MC could be an underreported cutaneous manifestation of IRIS, but further studies are needed.

Acknowledgements

Financial support: none. Conflict of interest: none.

References

1 Gur I. The epidemiology of molluscum contagiosum in HIV-seropositive patients: a unique entity or insignificant finding? Int J STD AIDS 2008; 19: 503-6.

2 Calista D, Boschini A, Landi G. Resolution of disseminated molluscum contagiosum with highly active antiretroviral therapy (HAART) in patients with AIDS. Eur J Dermatol 1999; 9: 211-3.
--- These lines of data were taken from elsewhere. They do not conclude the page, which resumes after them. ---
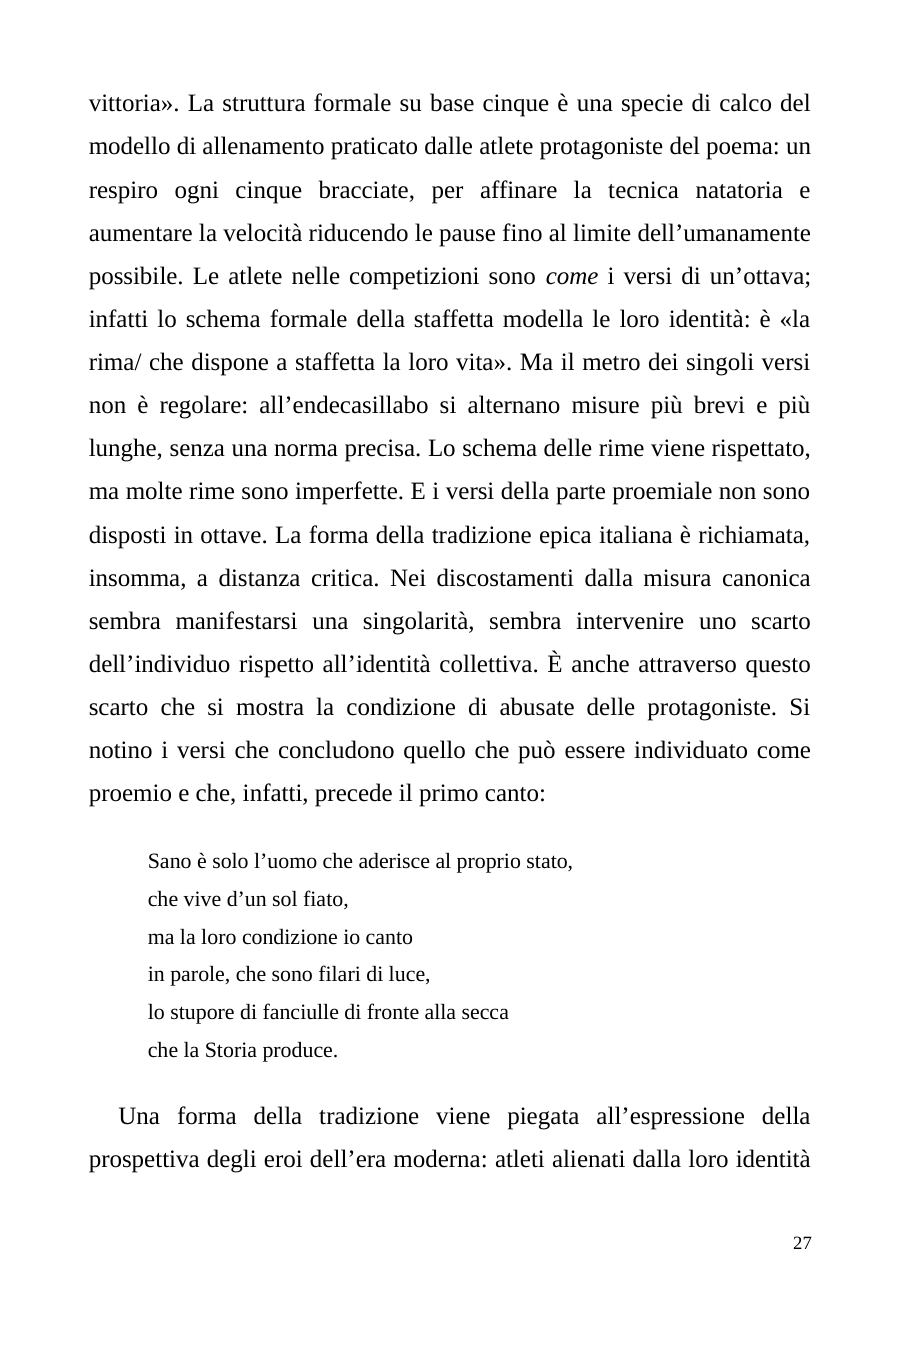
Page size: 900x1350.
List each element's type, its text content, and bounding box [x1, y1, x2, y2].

text Sano è solo l’uomo che aderisce al proprio stato, [148, 848, 752, 873]
text che la Storia produce. [148, 1037, 752, 1062]
text Una forma della tradizione viene piegata all’espressione della prospettiva degli eroi dell’era moderna: atleti alienati dalla loro identità [88, 1101, 811, 1173]
text ma la loro condizione io canto [148, 924, 752, 949]
text che vive d’un sol fiato, [148, 886, 752, 911]
text in parole, che sono filari di luce, [148, 961, 752, 987]
text vittoria». La struttura formale su base cinque è una specie di calco del modello di allenamento praticato dalle atlete protagoniste del poema: un respiro ogni cinque bracciate, per affinare la tecnica natatoria e aumentare la velocità riducendo le pause fino al limite dell’umanamente possibile. Le atlete nelle competizioni sono come i versi di un’ottava; infatti lo schema formale della staffetta modella le loro identità: è «la rima/ che dispone a staffetta la loro vita». Ma il metro dei singoli versi non è regolare: all’endecasillabo si alternano misure più brevi e più lunghe, senza una norma precisa. Lo schema delle rime viene rispettato, ma molte rime sono imperfette. E i versi della parte proemiale non sono disposti in ottave. La forma della tradizione epica italiana è richiamata, insomma, a distanza critica. Nei discostamenti dalla misura canonica sembra manifestarsi una singolarità, sembra intervenire uno scarto dell’individuo rispetto all’identità collettiva. È anche attraverso questo scarto che si mostra la condizione di abusate delle protagoniste. Si notino i versi che concludono quello che può essere individuato come proemio e che, infatti, precede il primo canto: [88, 88, 811, 807]
text lo stupore di fanciulle di fronte alla secca [148, 999, 752, 1024]
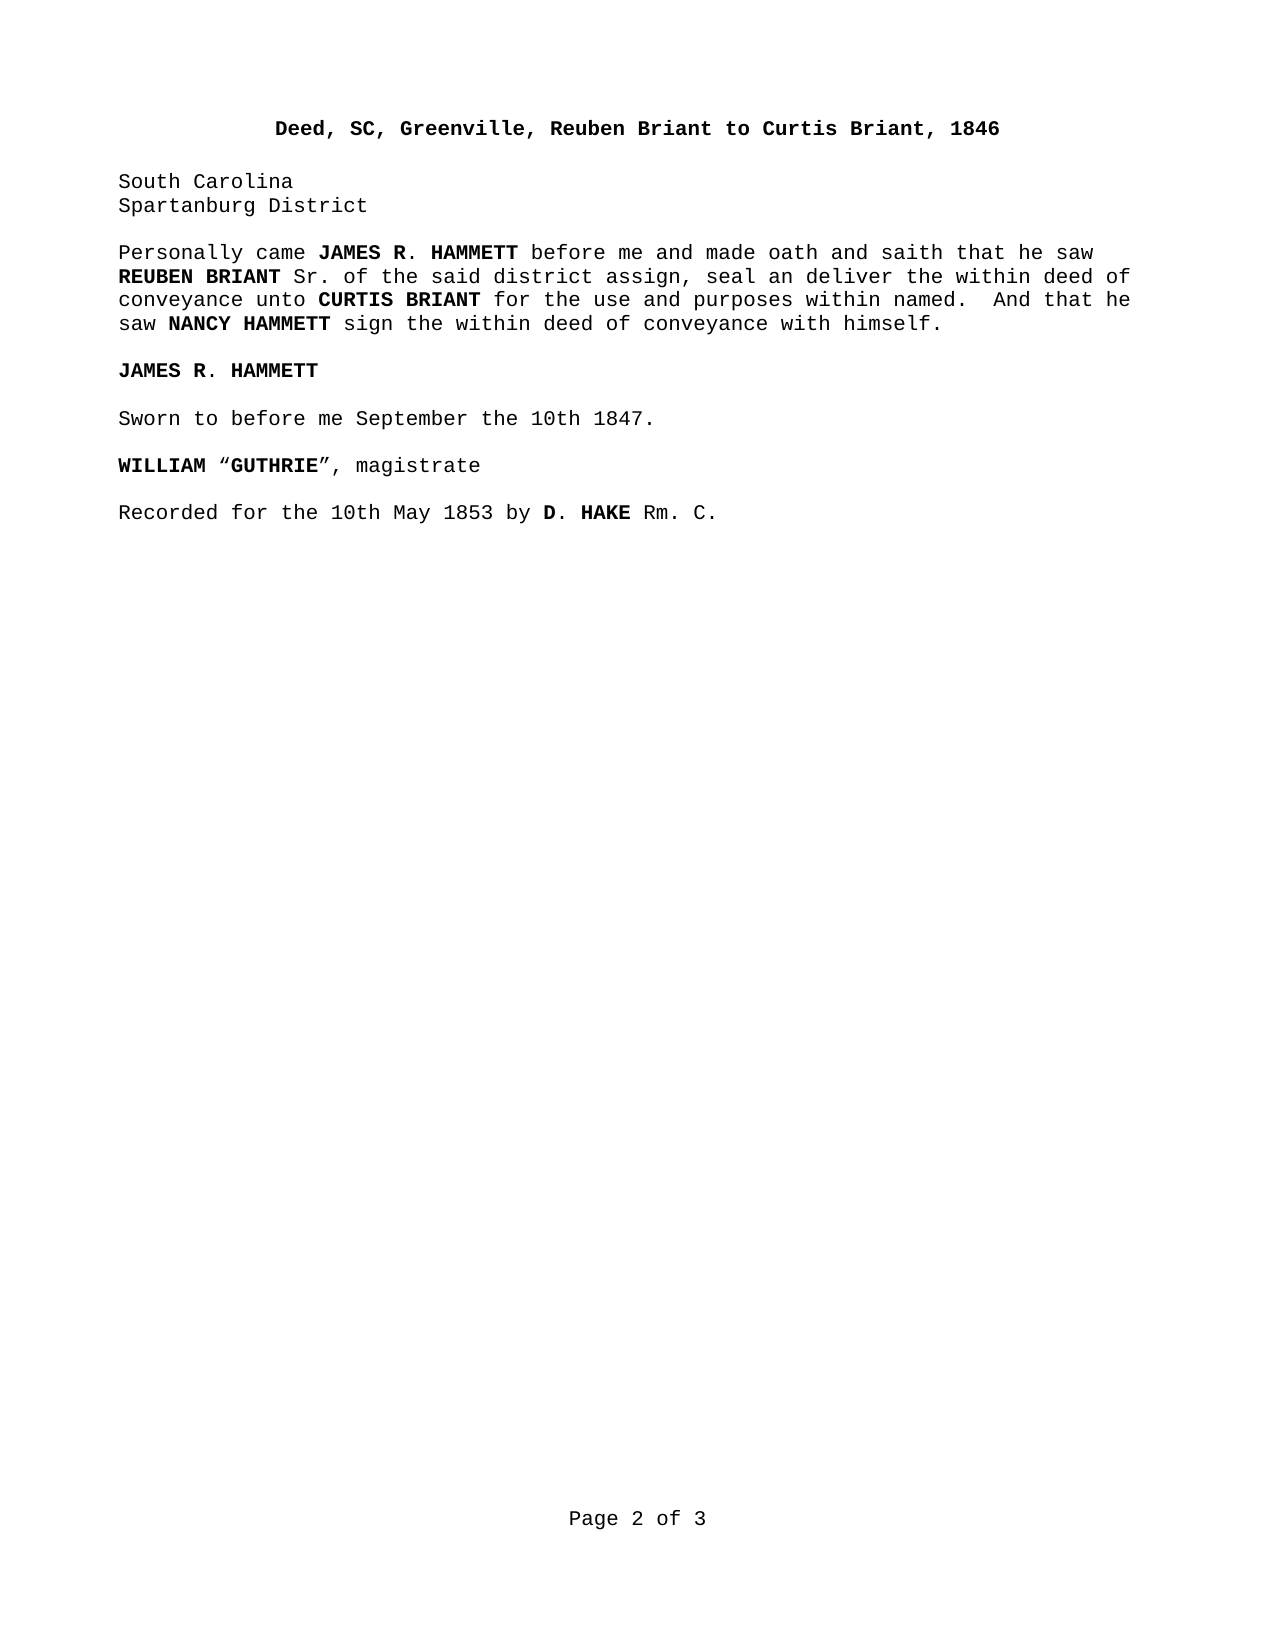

3 Ratnam I, Chiu C, Kandala NB, Easterbrook PJ. Incidence and risk factors for immune reconstitution inflammatory syndrome in an ethnically diverse HIV type 1-infected cohort. Clin Infect Dis 2006; 42: 418-27.

4 Murdoch DM, Venter WD, Feldman C, Van Rie A. Incidence and risk factors for the immune reconstitution inflammatory syndrome in HIV patients in South Africa: a prospective study. AIDS 2008; 22: 601-10.

5 Albini T, Rao N. Molluscum contagiosum in an immune reconstituted AIDS patient. Br J Ophthalmol 2003; 87: 1427-8.

6 Pereira B, Fernandes C, Nachiambo E, Catarino C, Rodrigues A, Cardoso J. Exuberant molluscum contagiosum as a manifestation of the immune reconstitution inflammatory syndrome. Dermatol Online J 2007; 13: 6.